SANTO DOMINGO.– Mientras la campeona olímpica Marileidy Paulino volvió a brillar con una espectacular actuación en el relevo mixto 4×400 metros, otro dominicano conquistó el respeto y la admiración del país por su extraordinario desempeño: Christopher Melenciano, un atleta con discapacidad auditiva que fue pieza clave en la conquista de la medalla de oro para la República Dominicana en los XXV Juegos Centroamericanos y del Caribe Santo Domingo 2026.
El velocista, oriundo del ensanche Capotillo, asumió la responsabilidad del tercer relevo en la prueba y protagonizó una impresionante remontada que permitió reducir la ventaja obtenida por Puerto Rico, dejando el camino preparado para que Marileidy Paulino cerrara la carrera y asegurara el primer lugar para la delegación dominicana.
Su actuación fue determinante para el triunfo nacional y volvió a poner en evidencia una historia de disciplina, sacrificio y perseverancia que durante años ha servido de inspiración dentro y fuera de las pistas de atletismo.

### Actividad A
Responde, según el texto sobre Christopher Melenciano:
(i) ¿Qué relevo de la prueba corrió Melenciano?
(ii) ¿Qué país había obtenido una ventaja que él ayudó a reducir?
(iii) ¿De qué lugar es oriundo el velocista?
### Actividad B
Resume en dos oraciones el texto sobre Christopher Melenciano.
### Actividad C
Enumera las cualidades que, según el texto de lectura, definen la historia de Melenciano.

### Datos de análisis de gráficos
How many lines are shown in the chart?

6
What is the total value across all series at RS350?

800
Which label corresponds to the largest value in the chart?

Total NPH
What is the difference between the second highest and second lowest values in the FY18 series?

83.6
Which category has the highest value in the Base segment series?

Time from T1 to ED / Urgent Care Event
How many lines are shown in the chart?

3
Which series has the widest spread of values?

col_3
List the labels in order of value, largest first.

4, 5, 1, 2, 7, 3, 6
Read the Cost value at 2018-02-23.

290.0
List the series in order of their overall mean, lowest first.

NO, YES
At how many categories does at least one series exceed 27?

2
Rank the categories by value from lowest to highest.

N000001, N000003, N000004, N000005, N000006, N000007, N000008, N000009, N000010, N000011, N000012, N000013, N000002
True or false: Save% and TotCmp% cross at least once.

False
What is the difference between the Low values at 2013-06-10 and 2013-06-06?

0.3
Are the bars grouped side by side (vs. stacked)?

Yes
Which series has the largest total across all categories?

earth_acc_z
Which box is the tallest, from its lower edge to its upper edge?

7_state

### Respuesta escrita A
(i) El tercer relevo.
(ii) Puerto Rico.
(iii) Del ensanche Capotillo.

### Respuesta escrita B
En los XXV Juegos Centroamericanos y del Caribe Santo Domingo 2026, Christopher Melenciano, atleta dominicano con discapacidad auditiva, corrió el tercer relevo del 4×400 metros mixto y, con una remontada, redujo la ventaja de Puerto Rico. Así dejó preparado el camino para que Marileidy Paulino cerrara la carrera y la República Dominicana ganara la medalla de oro.

### Respuesta escrita C
Disciplina, sacrificio y perseverancia.